## ASSIGNED TASK 1
In the article about Makhaya Ntini, repeat word for word the part that begins at "The movement has" and stops after "for South Africa.".
## ASSIGNED TASK 2
Translate this sentence from the article about Makhaya Ntini into Spanish: "Ntini, who made his Test debut in 1998, was the first black African cricketer to play for South Africa."
------ QUOTED PASSAGE ------
Makhaya Ntini recalls avoiding riding on Proteas team bus: 'I was forever lonely'

Makhaya Ntini
Makhaya Ntini
  • In a startling revelation, former Proteas fast bowler Makhaya Ntini has revealed that he often felt lonely throughout his international career.
  • In an interview with the SABC, Ntini recalled an incident where he would run instead of using the team bus to commute between hotels and stadiums as his team-mates would often avoid sitting with him.
  • Ntini added that he often witnessed team-mates making social plans and felt excluded.

As South African cricket grapples with the Black Lives Matter (BLM) movement, former Proteas fast bowler Makhaya Ntini has revealed that he often felt lonely throughout his international career.

The movement has gained traction in South Africa and tensions boiled over in the last week after fast bowler Lungi Ngidi said he would take the matter into Proteas the dressing room.

Ngidi's views led to criticism on social media by former South African cricketers Rudi Steyn, Pat Symcox and Boeta Dippenaar, who argued that "all lives matter".

READ | Faf du Plessis breaks silence on BLM: 'All lives don't matter UNTIL black lives matter'

Ntini, who made his Test debut in 1998, was the first black African cricketer to play for South Africa.

On Friday, Ntini appeared on the SABC's Morning Live and detailed how he had avoided travelling on the Proteas team bus to overcome the loneliness he felt in the dressing room.
------ RECORD EXTRACTS ------
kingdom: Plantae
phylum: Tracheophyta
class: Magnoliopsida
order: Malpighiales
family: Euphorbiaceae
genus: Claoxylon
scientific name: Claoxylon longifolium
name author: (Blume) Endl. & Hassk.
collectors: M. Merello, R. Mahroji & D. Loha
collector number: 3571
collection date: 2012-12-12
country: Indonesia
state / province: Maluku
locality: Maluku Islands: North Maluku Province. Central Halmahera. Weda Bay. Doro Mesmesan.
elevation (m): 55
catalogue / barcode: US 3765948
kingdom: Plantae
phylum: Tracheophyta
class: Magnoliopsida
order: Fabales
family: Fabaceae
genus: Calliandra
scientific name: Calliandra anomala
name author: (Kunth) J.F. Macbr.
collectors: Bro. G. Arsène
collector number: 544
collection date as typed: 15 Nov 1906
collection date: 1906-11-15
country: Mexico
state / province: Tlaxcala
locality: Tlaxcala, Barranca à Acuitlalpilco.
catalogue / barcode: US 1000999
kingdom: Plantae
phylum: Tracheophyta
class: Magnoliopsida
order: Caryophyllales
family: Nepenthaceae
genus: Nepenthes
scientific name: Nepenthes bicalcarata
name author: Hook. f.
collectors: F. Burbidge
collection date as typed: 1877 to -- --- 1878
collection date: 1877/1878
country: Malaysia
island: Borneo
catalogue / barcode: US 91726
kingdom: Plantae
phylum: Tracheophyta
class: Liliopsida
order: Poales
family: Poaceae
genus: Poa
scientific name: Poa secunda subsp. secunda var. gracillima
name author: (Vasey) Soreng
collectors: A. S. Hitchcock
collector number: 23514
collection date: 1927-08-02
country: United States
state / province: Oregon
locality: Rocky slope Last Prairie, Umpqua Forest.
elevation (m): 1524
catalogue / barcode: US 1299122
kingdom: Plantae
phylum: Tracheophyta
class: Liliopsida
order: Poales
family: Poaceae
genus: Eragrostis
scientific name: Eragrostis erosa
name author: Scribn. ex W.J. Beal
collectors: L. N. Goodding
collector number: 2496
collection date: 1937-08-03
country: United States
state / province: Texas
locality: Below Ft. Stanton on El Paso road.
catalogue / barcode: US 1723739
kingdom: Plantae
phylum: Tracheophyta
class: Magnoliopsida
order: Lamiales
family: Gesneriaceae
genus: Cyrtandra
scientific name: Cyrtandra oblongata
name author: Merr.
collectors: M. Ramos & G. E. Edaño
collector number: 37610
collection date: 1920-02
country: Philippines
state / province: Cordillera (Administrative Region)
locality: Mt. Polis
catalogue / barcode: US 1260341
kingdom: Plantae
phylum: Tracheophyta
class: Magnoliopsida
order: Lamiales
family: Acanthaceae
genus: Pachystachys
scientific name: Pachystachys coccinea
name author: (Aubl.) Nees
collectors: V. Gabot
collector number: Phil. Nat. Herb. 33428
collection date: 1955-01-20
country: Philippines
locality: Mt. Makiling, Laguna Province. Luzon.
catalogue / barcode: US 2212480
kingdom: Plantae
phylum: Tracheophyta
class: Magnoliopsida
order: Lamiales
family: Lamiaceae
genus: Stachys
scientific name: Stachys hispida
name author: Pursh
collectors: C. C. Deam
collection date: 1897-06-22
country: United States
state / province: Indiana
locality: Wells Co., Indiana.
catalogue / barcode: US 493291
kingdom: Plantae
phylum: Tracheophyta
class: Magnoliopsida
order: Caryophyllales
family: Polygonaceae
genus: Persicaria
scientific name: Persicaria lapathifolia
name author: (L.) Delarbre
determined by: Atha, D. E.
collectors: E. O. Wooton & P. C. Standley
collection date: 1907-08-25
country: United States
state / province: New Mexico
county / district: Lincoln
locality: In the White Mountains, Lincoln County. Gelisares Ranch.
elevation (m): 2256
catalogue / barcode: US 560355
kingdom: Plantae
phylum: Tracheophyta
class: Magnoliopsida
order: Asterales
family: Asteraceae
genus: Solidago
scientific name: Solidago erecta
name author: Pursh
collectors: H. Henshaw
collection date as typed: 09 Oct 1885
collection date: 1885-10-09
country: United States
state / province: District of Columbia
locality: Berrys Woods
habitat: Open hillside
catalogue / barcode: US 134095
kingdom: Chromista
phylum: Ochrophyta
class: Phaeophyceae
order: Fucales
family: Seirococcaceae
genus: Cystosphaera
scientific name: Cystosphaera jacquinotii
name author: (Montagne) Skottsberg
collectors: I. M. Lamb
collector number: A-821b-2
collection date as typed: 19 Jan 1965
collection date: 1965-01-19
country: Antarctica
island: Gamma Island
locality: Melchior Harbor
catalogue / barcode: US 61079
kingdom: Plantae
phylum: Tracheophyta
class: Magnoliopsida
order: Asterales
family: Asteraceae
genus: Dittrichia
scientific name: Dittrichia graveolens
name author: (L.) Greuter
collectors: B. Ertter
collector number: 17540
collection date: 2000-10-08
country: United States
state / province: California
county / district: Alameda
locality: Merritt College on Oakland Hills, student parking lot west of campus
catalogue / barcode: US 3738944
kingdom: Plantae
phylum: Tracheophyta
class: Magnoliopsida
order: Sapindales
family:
------
## OUTPUT 1
The movement has gained traction in South Africa and tensions boiled over in the last week after fast bowler Lungi Ngidi said he would take the matter into Proteas the dressing room.

Ngidi's views led to criticism on social media by former South African cricketers Rudi Steyn, Pat Symcox and Boeta Dippenaar, who argued that "all lives matter".

READ | Faf du Plessis breaks silence on BLM: 'All lives don't matter UNTIL black lives matter'

Ntini, who made his Test debut in 1998, was the first black African cricketer to play for South Africa.

## OUTPUT 2
Ntini, que hizo su debut en Test en 1998, fue el primer jugador de críquet negro africano en jugar para Sudáfrica.